[The data Boundary: Start]

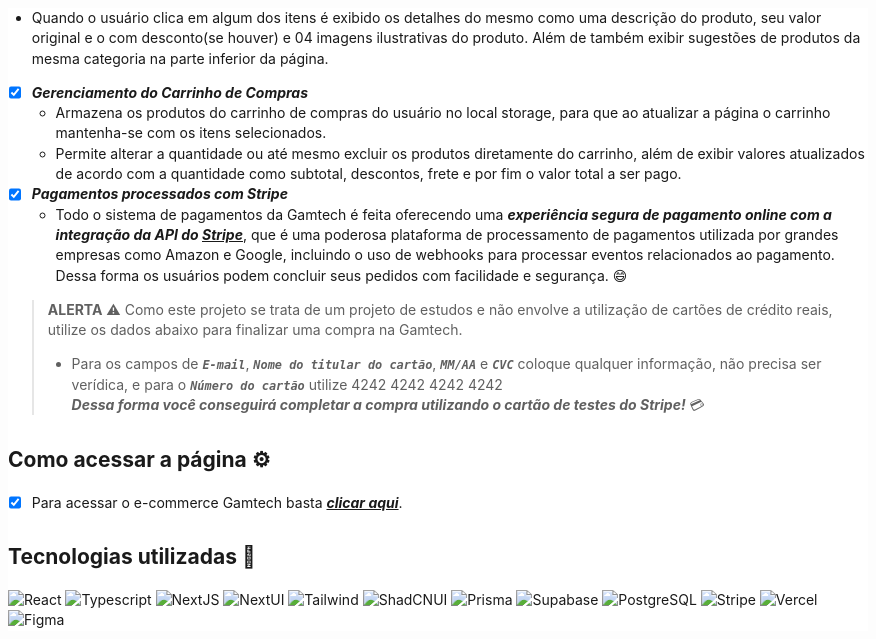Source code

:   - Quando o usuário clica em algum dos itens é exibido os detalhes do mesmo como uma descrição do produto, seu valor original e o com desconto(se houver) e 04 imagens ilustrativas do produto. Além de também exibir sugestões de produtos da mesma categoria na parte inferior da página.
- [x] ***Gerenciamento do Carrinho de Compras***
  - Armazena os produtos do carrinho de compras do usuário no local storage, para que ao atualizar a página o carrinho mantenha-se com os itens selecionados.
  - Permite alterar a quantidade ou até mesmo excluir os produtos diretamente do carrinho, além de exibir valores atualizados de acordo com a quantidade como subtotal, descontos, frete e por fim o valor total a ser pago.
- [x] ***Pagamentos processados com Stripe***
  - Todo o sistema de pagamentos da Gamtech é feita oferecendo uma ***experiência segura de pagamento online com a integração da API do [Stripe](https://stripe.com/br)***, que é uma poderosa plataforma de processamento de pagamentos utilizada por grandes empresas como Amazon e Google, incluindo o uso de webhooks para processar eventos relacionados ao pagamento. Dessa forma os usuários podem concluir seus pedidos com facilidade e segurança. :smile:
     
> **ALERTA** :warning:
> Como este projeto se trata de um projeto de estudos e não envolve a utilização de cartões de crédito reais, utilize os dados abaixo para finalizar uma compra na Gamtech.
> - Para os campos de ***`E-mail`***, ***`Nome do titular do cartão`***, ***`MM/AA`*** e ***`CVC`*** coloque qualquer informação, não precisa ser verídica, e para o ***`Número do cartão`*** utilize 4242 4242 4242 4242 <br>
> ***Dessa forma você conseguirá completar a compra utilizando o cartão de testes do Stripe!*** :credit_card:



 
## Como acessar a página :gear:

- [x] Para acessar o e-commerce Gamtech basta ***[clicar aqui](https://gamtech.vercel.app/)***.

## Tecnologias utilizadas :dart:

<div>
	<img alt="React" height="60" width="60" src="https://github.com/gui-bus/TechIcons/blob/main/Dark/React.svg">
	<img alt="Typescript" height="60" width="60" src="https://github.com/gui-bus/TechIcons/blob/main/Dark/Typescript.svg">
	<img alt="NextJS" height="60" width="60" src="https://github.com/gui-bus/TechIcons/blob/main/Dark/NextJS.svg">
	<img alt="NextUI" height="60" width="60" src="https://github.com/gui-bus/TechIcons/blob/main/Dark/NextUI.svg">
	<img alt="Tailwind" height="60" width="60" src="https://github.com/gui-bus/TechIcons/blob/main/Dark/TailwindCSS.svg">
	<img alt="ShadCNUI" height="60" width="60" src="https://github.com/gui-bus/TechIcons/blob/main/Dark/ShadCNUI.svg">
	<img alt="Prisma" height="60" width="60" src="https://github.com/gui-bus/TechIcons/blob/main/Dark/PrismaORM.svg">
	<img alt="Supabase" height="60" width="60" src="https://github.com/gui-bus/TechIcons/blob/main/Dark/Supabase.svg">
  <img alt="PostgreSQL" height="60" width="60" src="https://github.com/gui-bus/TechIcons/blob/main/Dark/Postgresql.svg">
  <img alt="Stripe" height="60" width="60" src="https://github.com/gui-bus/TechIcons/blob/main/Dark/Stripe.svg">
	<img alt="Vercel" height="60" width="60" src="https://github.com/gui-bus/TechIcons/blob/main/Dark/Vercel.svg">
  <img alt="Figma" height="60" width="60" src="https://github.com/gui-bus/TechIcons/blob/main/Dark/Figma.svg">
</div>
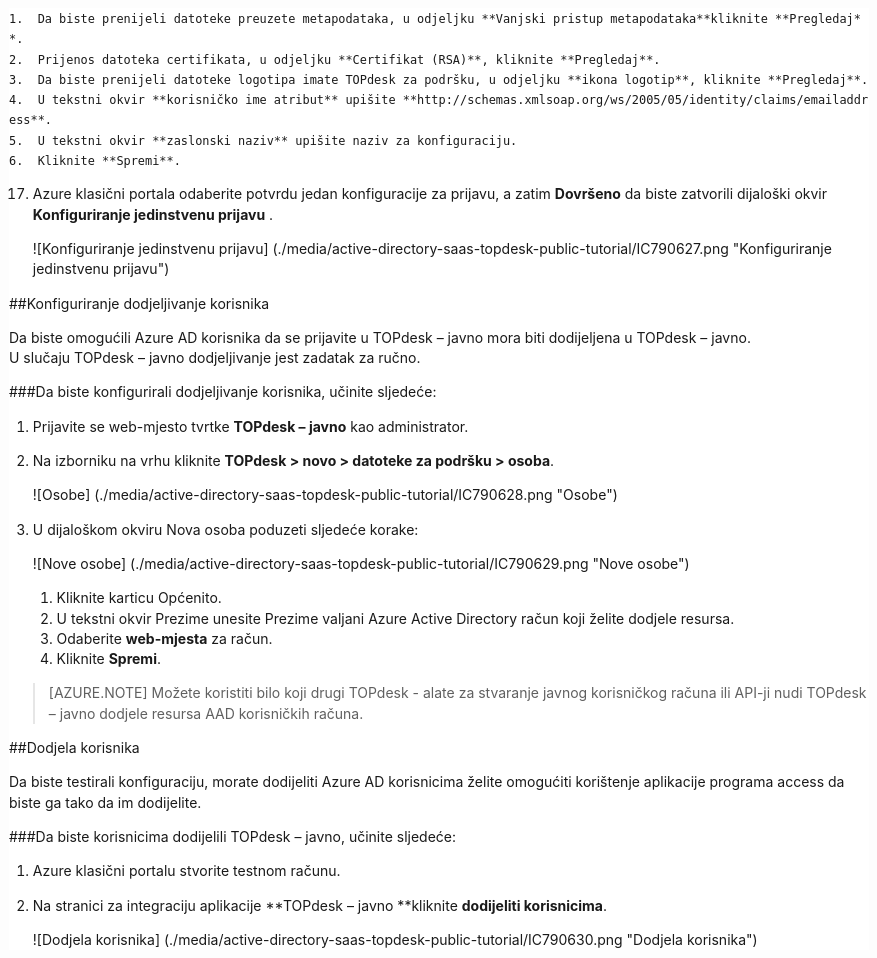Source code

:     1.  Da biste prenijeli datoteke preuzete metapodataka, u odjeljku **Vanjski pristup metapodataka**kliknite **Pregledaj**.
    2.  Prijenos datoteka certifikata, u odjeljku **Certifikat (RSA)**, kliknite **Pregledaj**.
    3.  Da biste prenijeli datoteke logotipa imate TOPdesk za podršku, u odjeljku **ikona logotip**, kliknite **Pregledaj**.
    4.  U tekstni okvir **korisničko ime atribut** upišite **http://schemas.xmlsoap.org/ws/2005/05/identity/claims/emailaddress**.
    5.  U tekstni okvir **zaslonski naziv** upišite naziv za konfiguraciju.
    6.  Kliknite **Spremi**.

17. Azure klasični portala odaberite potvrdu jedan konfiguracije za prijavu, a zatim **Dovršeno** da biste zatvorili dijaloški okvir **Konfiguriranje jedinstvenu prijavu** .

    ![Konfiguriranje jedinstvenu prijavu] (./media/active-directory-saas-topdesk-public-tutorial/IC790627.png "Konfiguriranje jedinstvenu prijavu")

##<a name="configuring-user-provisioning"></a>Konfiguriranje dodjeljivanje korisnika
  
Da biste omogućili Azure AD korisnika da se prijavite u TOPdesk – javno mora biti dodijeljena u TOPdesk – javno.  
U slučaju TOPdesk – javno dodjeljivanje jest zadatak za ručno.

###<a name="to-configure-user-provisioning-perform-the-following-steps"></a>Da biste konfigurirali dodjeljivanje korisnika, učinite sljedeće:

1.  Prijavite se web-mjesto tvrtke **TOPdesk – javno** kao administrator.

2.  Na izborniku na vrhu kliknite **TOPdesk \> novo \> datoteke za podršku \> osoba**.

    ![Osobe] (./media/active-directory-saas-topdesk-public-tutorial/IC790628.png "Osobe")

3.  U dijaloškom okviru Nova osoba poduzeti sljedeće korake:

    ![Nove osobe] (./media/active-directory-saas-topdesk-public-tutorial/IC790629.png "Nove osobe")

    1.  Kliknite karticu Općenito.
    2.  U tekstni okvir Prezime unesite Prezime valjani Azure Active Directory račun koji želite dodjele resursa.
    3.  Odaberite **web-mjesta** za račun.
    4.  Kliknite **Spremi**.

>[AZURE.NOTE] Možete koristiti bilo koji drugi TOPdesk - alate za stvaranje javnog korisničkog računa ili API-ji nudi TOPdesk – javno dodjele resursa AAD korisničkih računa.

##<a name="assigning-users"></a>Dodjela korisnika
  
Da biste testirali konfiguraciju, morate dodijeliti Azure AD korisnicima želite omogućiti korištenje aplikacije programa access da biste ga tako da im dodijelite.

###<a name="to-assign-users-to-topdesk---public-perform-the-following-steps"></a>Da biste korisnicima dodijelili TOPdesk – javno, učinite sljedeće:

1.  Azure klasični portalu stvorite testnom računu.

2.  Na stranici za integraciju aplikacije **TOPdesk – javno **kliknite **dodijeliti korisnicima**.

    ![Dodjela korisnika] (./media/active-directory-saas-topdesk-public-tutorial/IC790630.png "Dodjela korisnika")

[The data Boundary: End]

When a line in the material above includes the word "korisnicima", copy that line.

Da biste testirali konfiguraciju, morate dodijeliti Azure AD korisnicima želite omogućiti korištenje aplikacije programa access da biste ga tako da im dodijelite.
###<a name="to-assign-users-to-topdesk---public-perform-the-following-steps"></a>Da biste korisnicima dodijelili TOPdesk – javno, učinite sljedeće:
2.  Na stranici za integraciju aplikacije **TOPdesk – javno **kliknite **dodijeliti korisnicima**.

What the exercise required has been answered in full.